Ultrafast Energy Absorption in Silicon Controlled by Two-Color Double Pulses

TL;DR

This study demonstrates that two-color femtosecond double-pulse irradiation can control energy absorption in silicon, with mechanisms and optimal wavelengths depending on the intensity regime, revealing tunable ultrafast energy transfer.

Contribution

It provides a theoretical analysis of how wavelength and intensity combinations in double pulses influence energy absorption mechanisms in silicon, highlighting the role of pulse sequence and nonequilibrium electronic states.

Findings

Enhanced energy absorption when short-wavelength pulse precedes long-wavelength pulse at intermediate intensities.

Different absorption mechanisms dominate in low- and high-intensity regimes, multiphoton and tunneling respectively.
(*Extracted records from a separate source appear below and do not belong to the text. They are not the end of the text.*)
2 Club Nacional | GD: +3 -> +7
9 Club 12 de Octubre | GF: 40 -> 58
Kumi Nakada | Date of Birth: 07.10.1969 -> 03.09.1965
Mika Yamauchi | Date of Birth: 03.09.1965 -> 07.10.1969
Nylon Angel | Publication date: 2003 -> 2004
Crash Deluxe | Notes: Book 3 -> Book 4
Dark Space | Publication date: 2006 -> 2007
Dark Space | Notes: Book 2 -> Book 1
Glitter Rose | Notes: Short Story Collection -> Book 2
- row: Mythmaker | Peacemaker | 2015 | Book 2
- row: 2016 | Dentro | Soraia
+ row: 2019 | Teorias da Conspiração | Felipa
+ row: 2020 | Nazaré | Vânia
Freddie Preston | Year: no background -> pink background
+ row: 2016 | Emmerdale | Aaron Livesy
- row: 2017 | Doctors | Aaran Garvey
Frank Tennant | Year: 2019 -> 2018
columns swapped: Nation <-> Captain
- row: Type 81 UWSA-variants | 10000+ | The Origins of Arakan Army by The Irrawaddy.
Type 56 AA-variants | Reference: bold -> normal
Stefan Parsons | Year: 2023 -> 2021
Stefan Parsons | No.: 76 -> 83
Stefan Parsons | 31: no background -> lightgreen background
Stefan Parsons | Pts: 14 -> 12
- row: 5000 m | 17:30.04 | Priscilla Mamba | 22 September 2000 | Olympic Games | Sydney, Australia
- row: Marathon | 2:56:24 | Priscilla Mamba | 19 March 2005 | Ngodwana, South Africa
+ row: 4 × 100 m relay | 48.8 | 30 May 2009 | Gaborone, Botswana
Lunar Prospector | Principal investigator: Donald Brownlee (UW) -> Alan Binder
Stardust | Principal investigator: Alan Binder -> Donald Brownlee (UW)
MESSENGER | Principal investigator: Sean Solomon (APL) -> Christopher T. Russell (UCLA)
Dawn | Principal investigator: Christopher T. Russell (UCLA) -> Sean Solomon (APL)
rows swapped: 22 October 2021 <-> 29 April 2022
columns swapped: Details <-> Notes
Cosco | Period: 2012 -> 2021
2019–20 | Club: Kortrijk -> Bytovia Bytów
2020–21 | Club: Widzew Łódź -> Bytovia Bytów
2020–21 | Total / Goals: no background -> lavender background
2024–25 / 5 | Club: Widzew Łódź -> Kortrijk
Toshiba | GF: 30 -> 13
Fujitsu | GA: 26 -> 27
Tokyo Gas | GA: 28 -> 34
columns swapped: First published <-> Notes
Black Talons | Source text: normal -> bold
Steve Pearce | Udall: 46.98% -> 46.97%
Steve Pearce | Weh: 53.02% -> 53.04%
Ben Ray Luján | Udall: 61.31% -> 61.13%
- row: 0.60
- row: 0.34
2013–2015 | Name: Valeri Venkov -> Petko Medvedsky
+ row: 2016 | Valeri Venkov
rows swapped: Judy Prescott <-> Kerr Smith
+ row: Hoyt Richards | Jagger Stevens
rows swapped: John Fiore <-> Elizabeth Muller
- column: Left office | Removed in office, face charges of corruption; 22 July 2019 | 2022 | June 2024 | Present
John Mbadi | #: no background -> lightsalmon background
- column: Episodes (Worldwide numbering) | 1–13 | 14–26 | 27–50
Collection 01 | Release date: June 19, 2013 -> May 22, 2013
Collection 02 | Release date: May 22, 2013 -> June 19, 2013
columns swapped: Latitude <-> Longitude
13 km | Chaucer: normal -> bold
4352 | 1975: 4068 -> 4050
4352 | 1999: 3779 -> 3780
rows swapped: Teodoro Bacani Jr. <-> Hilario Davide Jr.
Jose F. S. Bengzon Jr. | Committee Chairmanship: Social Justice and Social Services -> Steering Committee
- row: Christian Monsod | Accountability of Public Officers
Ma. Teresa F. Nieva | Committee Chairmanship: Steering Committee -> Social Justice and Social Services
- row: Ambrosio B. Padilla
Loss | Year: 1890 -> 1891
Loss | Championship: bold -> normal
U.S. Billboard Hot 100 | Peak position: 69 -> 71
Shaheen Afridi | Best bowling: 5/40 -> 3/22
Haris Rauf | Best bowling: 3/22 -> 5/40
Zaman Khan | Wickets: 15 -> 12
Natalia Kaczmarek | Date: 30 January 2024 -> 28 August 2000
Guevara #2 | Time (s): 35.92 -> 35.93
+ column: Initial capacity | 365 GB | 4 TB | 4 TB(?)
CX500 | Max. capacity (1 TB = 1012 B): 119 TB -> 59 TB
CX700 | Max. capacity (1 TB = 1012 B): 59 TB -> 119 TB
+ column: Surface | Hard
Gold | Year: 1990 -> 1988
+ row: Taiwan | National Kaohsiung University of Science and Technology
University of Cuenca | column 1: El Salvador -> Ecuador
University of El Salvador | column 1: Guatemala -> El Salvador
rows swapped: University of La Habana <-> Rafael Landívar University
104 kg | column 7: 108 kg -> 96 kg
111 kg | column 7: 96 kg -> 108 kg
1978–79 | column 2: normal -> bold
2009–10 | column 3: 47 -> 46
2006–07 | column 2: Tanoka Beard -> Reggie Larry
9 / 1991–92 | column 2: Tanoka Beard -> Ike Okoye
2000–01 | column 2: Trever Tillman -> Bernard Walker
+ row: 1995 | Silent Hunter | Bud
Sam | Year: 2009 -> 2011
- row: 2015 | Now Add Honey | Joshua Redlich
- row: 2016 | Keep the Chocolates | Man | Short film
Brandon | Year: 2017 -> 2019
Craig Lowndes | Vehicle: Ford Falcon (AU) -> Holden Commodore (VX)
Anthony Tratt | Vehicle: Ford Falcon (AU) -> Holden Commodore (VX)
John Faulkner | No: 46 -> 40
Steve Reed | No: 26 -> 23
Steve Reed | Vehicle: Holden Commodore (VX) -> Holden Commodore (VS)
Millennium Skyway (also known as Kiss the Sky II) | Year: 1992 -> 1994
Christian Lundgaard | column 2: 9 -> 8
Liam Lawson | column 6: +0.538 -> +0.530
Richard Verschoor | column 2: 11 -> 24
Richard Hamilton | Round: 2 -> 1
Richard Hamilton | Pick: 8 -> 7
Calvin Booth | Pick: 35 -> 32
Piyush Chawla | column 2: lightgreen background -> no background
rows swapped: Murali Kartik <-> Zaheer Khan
Energy gain per excited electron is a key factor in absorption, modifiable by pulse sequence.

Abstract

We theoretically show that energy absorption in crystalline silicon can be controlled by two-color femtosecond double-pulse irradiation, in which two temporally separated pulses with different wavelengths interact sequentially with the system. Using time-dependent density functional theory, we systematically examine the wavelength and intensity dependence of the absorbed energy over peak intensities of $2\times10^{11}$-$10^{13}$ W/cm$^2$ and wavelengths of 515, 1030, and 2060 nm. We find that the mechanism governing energy absorption and the optimal wavelength combination strongly depend on the intensity regime. In the low-intensity regime, multiphoton interband absorption is dominant, and energy absorption is enhanced for pulse pairs composed of shorter wavelengths. In contrast, in the high-intensity regime, the contributions of tunneling ionization and intraband acceleration become significant, leading to enhanced absorption for longer-wavelength combinations. In the intermediate-intensity regime, a pronounced enhancement is observed when a short-wavelength pulse precedes a long-wavelength pulse. Our analysis reveals that the nonequilibrium electronic state prepared by the first pulse modifies the excitation process induced by the second pulse, thereby enhancing the absorbed energy through an increased energy gain per excited electron. In this regime, the energy absorption is governed not only by the number of excited carriers but also by the energy gain per excited electron, which can be strongly modified by the pulse sequence. These results indicate that ultrafast energy transfer in semiconductors is tunable by appropriately designing the wavelength and intensity combination of the two pulses, and provide microscopic insight into two-color strong-field excitation.